KENNETH EWART BOULDING--economist, man of letters, ardent peace activist--made his contribution to the body of economic knowledge with a combination of humanistic values and technical proficiency. Reading his papers, written from the early 1940s to the 1990s, one sees a mastery and creativity not only of economics but of all the social sciences and ethics as well.

Boulding was born in Liverpool, England, on January 18, 1910, and died in Boulder, Colorado, on March 18, 1993. Five years after taking a degree at Oxford with first-class honors he left for the United States, where he spent the rest of his life, first as a U.S. resident and then as a citizen. Married in 1941, he and his wife, Elise Bjorn-Hansen, were together for the subsequent fifty-two years, in which they saw five children, John Russell, Mark David, Christine Ann, Philip Daniel, and William Frederic, into the world and into professional life. I first met the young couple in 1946, when Kenneth and I were teaching at McGill University in Montreal and Elise was a student in my sociology class. We have kept in touch ever since.

Boulding was awarded honorary doctorates by over thirty universities; he had prizes not only for economics but also for political science, peace research, and scholarship in the humanities. He was, in turn, president of the Society for General Systems Research (1957-59), president of the American Economic Association (1968), president of the International Peace Research Society (1969-70), president of the International Studies Association (1974-75), president of the American Association for the Advancement of Science (1979), and president of the section on economics of the British Association for the Advancement of Science (1982-83). He was a member of the National Academy of Sciences (elected in 1975), the Institute of Medicine, and the American Academy of Arts and Sciences.

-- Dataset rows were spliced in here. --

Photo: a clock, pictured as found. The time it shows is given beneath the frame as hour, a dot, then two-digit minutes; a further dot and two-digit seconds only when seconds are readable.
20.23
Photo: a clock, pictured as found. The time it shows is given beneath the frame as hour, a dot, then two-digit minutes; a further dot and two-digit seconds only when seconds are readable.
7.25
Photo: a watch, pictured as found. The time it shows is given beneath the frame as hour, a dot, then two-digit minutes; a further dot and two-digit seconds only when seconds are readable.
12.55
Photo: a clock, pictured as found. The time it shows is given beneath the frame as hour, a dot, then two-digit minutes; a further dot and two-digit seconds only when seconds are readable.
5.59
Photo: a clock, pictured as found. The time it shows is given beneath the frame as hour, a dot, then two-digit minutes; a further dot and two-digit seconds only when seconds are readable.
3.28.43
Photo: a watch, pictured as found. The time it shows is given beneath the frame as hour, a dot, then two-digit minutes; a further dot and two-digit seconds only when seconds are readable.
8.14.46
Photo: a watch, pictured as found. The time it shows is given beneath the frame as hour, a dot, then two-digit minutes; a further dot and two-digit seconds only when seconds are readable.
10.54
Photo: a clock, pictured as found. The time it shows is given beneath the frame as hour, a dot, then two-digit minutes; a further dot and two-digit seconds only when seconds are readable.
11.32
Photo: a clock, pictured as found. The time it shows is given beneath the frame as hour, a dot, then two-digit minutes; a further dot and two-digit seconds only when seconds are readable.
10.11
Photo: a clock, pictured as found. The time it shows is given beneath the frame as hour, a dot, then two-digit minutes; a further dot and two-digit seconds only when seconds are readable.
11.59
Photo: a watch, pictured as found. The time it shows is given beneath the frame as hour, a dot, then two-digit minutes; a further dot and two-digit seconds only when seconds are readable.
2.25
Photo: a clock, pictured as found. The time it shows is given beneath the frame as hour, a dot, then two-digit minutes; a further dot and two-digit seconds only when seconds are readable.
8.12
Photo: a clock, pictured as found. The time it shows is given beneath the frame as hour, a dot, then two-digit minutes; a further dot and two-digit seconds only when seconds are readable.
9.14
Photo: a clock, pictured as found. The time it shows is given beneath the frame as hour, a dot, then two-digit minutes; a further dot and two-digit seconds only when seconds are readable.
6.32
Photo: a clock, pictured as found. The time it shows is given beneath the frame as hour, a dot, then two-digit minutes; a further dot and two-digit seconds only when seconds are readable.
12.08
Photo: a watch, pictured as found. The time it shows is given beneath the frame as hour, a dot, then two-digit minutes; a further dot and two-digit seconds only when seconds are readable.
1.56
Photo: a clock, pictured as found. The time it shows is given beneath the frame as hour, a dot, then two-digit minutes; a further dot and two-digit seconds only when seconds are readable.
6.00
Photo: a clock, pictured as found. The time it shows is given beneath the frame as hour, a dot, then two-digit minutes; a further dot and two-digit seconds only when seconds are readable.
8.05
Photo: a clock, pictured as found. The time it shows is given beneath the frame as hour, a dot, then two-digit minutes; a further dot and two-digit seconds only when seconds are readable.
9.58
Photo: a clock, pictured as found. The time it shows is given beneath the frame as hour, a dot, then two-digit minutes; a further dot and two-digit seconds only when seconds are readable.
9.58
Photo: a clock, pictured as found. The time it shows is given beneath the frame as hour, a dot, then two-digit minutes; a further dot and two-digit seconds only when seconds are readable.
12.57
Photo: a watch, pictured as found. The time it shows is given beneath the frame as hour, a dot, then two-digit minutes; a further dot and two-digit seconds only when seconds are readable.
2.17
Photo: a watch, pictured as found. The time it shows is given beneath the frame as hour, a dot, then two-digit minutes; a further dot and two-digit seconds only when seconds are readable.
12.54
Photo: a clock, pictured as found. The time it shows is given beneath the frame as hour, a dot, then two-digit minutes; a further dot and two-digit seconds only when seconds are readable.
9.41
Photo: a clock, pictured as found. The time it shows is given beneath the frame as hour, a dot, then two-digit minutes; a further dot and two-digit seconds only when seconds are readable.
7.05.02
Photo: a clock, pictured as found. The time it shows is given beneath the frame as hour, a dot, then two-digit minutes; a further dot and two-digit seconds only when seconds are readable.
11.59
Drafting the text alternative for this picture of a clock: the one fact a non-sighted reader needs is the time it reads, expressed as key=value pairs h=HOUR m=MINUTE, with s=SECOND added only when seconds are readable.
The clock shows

He settled first at the University of Michigan in 1949. In 1967 he moved to the University of Colorado at Boulder, where he became distinguished professor emeritus in 1980. But there were many intervals of work and teaching elsewhere in the course of those years. The list of places where he visited for weeks or months is as long as the list of universities that gave him doctorates.

It is impossible to write a biography of Kenneth Boulding without speaking of Elise. They collaborated on many things, but their strongest common interest aside from bringing up their five children was the peace movement.

Few names are mentioned more often than the Bouldings among the founders of the international peace research movement that gained prominence in the 1960s. But Kenneth was also a founder of another movement that came to prominence about that time--systems analysis as a way of unifying the sciences, natural and social. The search for isomorphisms--propositions of the same structure valid in two or more disciplines--was part of what animated it, but many other propositions have turned up as well. And what may well be called a third movement, evolutionary economics, that he wrote about nearly twenty years ago, became prominent in the late 1980s and 1990s. While none of the three movements has quite fulfilled the brilliant prospects of its first youth, all have become a durable part of the academic and extra-academic research scene.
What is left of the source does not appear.